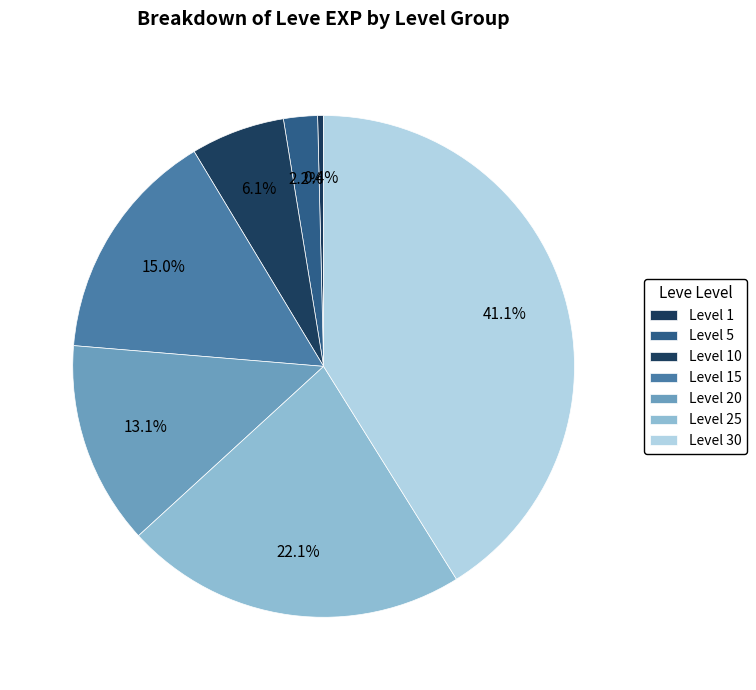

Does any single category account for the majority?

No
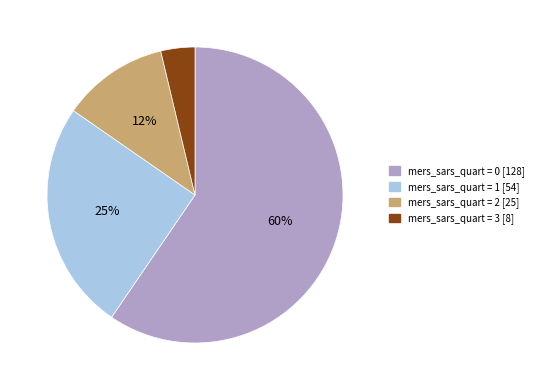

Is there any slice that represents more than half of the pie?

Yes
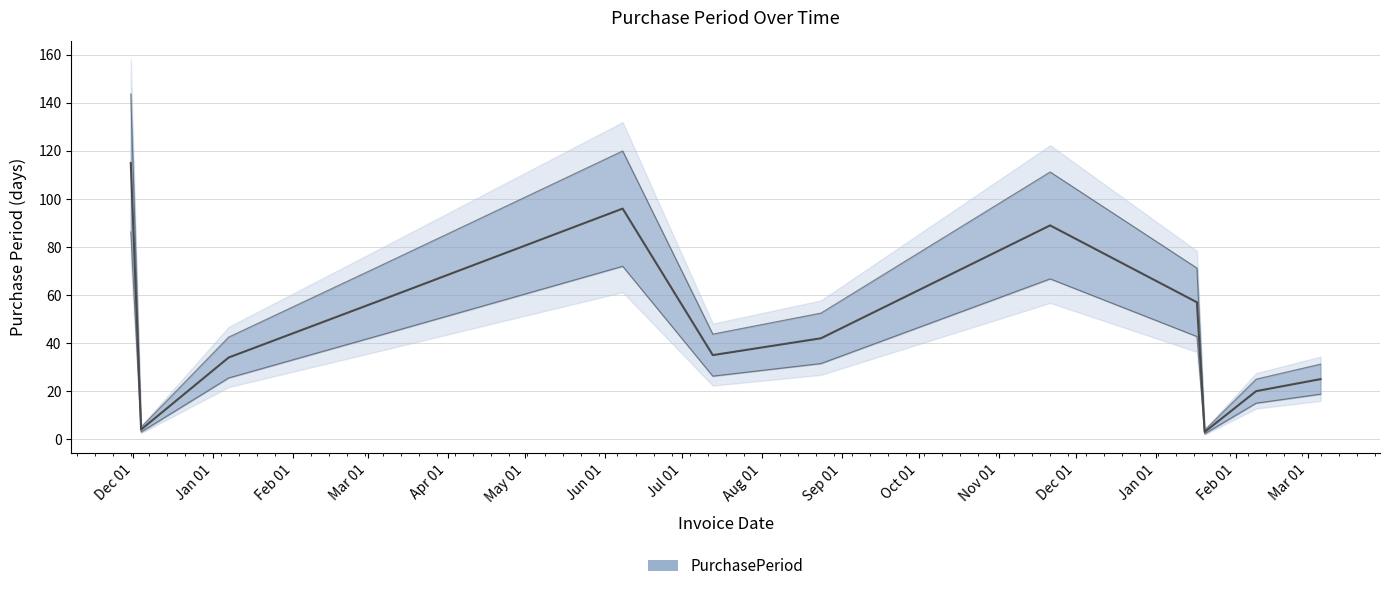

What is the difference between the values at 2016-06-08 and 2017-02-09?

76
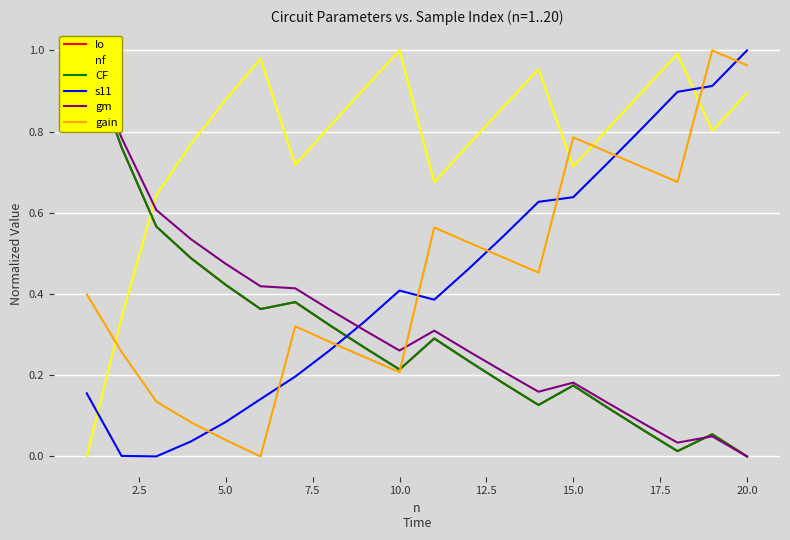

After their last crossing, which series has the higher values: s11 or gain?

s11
* * * * *
*TO-DO ITEM*
Write out the listing above word for word, leaving out the pictures.

*TASK RESULT*
Does any single category account for the majority?

No

Is there any slice that represents more than half of the pie?

Yes

What is the difference between the values at 2016-06-08 and 2017-02-09?

76

After their last crossing, which series has the higher values: s11 or gain?

s11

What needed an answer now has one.